Ensemble, ils ont eu deux filles, Dominique et Martine, qu’ils ont élevées loin des rumeurs du monde médiatique. Le décès de Françoise en 2005 a été l’une des plus grandes blessures de la vie de l’acteur. Pourtant, Jean Piat a trouvé la force de continuer à jouer, convaincu que le théâtre était le seul remède possible à la mélancolie du deuil. Il parlait souvent d’elle avec une tendresse infinie, rappelant que tout ce qu’il faisait sur scène était une manière de rester en dialogue avec elle.

Le dernier rappel et le silence de la rive gauche

Jean Piat est monté sur scène presque jusqu’à son dernier souffle. En 2017, il jouait encore avec une vigueur impressionnante dans la pièce Love Letters aux côtés de Mylène Demongeot. Pour lui, la retraite était une notion étrangère ; tant que le public était là et que la mémoire servait les mots, il se devait d’être présent.

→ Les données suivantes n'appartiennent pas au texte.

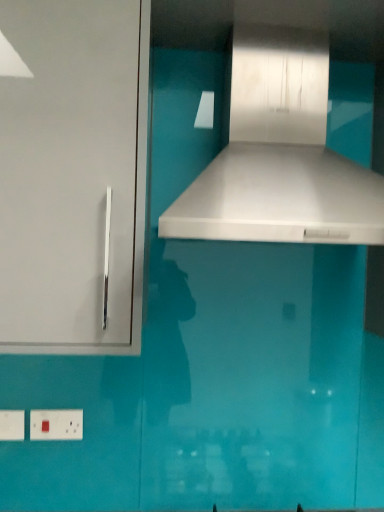
At what (x,y) coordinates should I click in order to perform the action: click on white plastic electric outlet at lower left, arranged as the second electric outlet when viewed from the right. Please return your answer as a coordinate pair (x, y). Looking at the image, I should click on coord(12,425).

This screenshot has width=384, height=512. Find the location of `white plastic electric outlet at lower left, the second electric outlet in the left-to-right sequence`. white plastic electric outlet at lower left, the second electric outlet in the left-to-right sequence is located at coordinates (56, 424).

From the picture: What is the approximate height of white glossy vent at center?

white glossy vent at center is 21.38 inches tall.

In order to click on white plastic electric outlet at lower left, arranged as the second electric outlet when viewed from the right in this screenshot , I will do `click(12, 425)`.

Is white glossy vent at center at the back of white plastic electric outlet at lower left, the first electric outlet from the right?

No.

Is white plastic electric outlet at lower left, the second electric outlet in the left-to-right sequence, outside of white glossy vent at center?

Indeed, white plastic electric outlet at lower left, the second electric outlet in the left-to-right sequence, is completely outside white glossy vent at center.

From the image's perspective, would you say white plastic electric outlet at lower left, the first electric outlet from the right, is shown under white glossy vent at center?

Yes, from the image's perspective, white plastic electric outlet at lower left, the first electric outlet from the right, is beneath white glossy vent at center.

Is white plastic electric outlet at lower left, the second electric outlet in the left-to-right sequence, not close to white glossy vent at center?

white plastic electric outlet at lower left, the second electric outlet in the left-to-right sequence, is near white glossy vent at center, not far away.

From a real-world perspective, is white plastic electric outlet at lower left, the first electric outlet from the right, positioned over white plastic electric outlet at lower left, arranged as the second electric outlet when viewed from the right, based on gravity?

Yes.

Based on the photo, is white plastic electric outlet at lower left, the first electric outlet from the right, wider than white plastic electric outlet at lower left, arranged as the second electric outlet when viewed from the right?

Correct, the width of white plastic electric outlet at lower left, the first electric outlet from the right, exceeds that of white plastic electric outlet at lower left, arranged as the second electric outlet when viewed from the right.

Does white plastic electric outlet at lower left, the first electric outlet from the right, have a greater height compared to white plastic electric outlet at lower left, the first electric outlet viewed from the left?

Indeed, white plastic electric outlet at lower left, the first electric outlet from the right, has a greater height compared to white plastic electric outlet at lower left, the first electric outlet viewed from the left.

Il s’éteint le 18 septembre 2018 à Boulogne-Billancourt, à l’âge de 93 ans, seulement quelques jours avant de fêter son 94e anniversaire. Sa disparition, survenue quelques mois après celle de son ami de toujours Jean d’Ormesson, marque la fin d’une certaine élégance aristocratique de l’esprit français. La France a salué en lui un serviteur infatigable de la culture et un homme dont la courtoisie n’avait d’égale que l’exigence professionnelle.